**Data records**

************

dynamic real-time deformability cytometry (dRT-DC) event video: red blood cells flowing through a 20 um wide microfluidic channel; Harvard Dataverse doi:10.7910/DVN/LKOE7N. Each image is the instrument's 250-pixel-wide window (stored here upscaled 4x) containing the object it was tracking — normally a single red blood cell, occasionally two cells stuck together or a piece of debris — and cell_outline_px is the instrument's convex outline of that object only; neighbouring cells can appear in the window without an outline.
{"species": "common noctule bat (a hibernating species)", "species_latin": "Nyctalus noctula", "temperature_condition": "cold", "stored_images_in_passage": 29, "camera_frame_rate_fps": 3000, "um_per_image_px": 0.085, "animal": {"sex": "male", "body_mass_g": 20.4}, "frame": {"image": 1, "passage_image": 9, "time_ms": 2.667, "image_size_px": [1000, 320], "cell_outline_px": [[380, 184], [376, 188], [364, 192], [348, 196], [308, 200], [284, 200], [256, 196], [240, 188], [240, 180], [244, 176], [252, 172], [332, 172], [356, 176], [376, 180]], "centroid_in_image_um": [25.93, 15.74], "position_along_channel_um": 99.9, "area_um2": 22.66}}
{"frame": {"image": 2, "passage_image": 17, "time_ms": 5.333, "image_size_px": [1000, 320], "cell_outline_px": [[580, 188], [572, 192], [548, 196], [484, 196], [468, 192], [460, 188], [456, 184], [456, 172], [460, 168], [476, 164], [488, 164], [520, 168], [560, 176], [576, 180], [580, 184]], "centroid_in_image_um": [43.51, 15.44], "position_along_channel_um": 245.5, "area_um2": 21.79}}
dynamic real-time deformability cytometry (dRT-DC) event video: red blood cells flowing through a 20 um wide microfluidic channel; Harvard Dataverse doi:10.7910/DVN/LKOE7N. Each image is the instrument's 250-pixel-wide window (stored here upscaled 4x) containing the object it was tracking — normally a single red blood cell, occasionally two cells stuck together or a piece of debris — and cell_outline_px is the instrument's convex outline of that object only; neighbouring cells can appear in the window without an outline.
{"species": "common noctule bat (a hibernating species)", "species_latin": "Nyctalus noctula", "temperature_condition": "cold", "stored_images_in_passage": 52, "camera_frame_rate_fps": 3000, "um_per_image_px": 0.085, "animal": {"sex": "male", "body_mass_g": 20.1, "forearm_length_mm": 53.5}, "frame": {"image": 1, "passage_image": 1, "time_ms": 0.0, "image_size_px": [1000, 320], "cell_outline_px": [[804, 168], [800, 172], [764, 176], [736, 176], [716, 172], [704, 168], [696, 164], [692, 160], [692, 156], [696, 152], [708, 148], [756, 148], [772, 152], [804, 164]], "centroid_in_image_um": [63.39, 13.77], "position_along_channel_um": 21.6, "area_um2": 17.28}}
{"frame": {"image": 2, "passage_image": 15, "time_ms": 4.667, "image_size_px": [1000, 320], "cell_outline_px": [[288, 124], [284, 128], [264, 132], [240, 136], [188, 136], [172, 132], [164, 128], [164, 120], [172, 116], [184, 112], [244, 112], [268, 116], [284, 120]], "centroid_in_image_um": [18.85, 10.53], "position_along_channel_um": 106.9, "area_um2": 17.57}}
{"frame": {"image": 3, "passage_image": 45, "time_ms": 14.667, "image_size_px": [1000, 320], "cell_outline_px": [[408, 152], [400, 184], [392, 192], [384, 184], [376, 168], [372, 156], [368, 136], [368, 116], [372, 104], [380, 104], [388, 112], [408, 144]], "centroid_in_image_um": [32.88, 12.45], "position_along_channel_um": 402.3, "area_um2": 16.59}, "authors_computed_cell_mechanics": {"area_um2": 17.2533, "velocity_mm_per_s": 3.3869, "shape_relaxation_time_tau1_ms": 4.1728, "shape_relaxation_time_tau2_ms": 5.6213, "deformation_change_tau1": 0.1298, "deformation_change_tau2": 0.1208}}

************

**Task description**
Reproduce each entry above exactly, keeping every word.

**Answer to this problem**
dynamic real-time deformability cytometry (dRT-DC) event video: red blood cells flowing through a 20 um wide microfluidic channel; Harvard Dataverse doi:10.7910/DVN/LKOE7N. Each image is the instrument's 250-pixel-wide window (stored here upscaled 4x) containing the object it was tracking — normally a single red blood cell, occasionally two cells stuck together or a piece of debris — and cell_outline_px is the instrument's convex outline of that object only; neighbouring cells can appear in the window without an outline.
{"species": "common noctule bat (a hibernating species)", "species_latin": "Nyctalus noctula", "temperature_condition": "cold", "stored_images_in_passage": 29, "camera_frame_rate_fps": 3000, "um_per_image_px": 0.085, "animal": {"sex": "male", "body_mass_g": 20.4}, "frame": {"image": 1, "passage_image": 9, "time_ms": 2.667, "image_size_px": [1000, 320], "cell_outline_px": [[380, 184], [376, 188], [364, 192], [348, 196], [308, 200], [284, 200], [256, 196], [240, 188], [240, 180], [244, 176], [252, 172], [332, 172], [356, 176], [376, 180]], "centroid_in_image_um": [25.93, 15.74], "position_along_channel_um": 99.9, "area_um2": 22.66}}
{"frame": {"image": 2, "passage_image": 17, "time_ms": 5.333, "image_size_px": [1000, 320], "cell_outline_px": [[580, 188], [572, 192], [548, 196], [484, 196], [468, 192], [460, 188], [456, 184], [456, 172], [460, 168], [476, 164], [488, 164], [520, 168], [560, 176], [576, 180], [580, 184]], "centroid_in_image_um": [43.51, 15.44], "position_along_channel_um": 245.5, "area_um2": 21.79}}
dynamic real-time deformability cytometry (dRT-DC) event video: red blood cells flowing through a 20 um wide microfluidic channel; Harvard Dataverse doi:10.7910/DVN/LKOE7N. Each image is the instrument's 250-pixel-wide window (stored here upscaled 4x) containing the object it was tracking — normally a single red blood cell, occasionally two cells stuck together or a piece of debris — and cell_outline_px is the instrument's convex outline of that object only; neighbouring cells can appear in the window without an outline.
{"species": "common noctule bat (a hibernating species)", "species_latin": "Nyctalus noctula", "temperature_condition": "cold", "stored_images_in_passage": 52, "camera_frame_rate_fps": 3000, "um_per_image_px": 0.085, "animal": {"sex": "male", "body_mass_g": 20.1, "forearm_length_mm": 53.5}, "frame": {"image": 1, "passage_image": 1, "time_ms": 0.0, "image_size_px": [1000, 320], "cell_outline_px": [[804, 168], [800, 172], [764, 176], [736, 176], [716, 172], [704, 168], [696, 164], [692, 160], [692, 156], [696, 152], [708, 148], [756, 148], [772, 152], [804, 164]], "centroid_in_image_um": [63.39, 13.77], "position_along_channel_um": 21.6, "area_um2": 17.28}}
{"frame": {"image": 2, "passage_image": 15, "time_ms": 4.667, "image_size_px": [1000, 320], "cell_outline_px": [[288, 124], [284, 128], [264, 132], [240, 136], [188, 136], [172, 132], [164, 128], [164, 120], [172, 116], [184, 112], [244, 112], [268, 116], [284, 120]], "centroid_in_image_um": [18.85, 10.53], "position_along_channel_um": 106.9, "area_um2": 17.57}}
{"frame": {"image": 3, "passage_image": 45, "time_ms": 14.667, "image_size_px": [1000, 320], "cell_outline_px": [[408, 152], [400, 184], [392, 192], [384, 184], [376, 168], [372, 156], [368, 136], [368, 116], [372, 104], [380, 104], [388, 112], [408, 144]], "centroid_in_image_um": [32.88, 12.45], "position_along_channel_um": 402.3, "area_um2": 16.59}, "authors_computed_cell_mechanics": {"area_um2": 17.2533, "velocity_mm_per_s": 3.3869, "shape_relaxation_time_tau1_ms": 4.1728, "shape_relaxation_time_tau2_ms": 5.6213, "deformation_change_tau1": 0.1298, "deformation_change_tau2": 0.1208}}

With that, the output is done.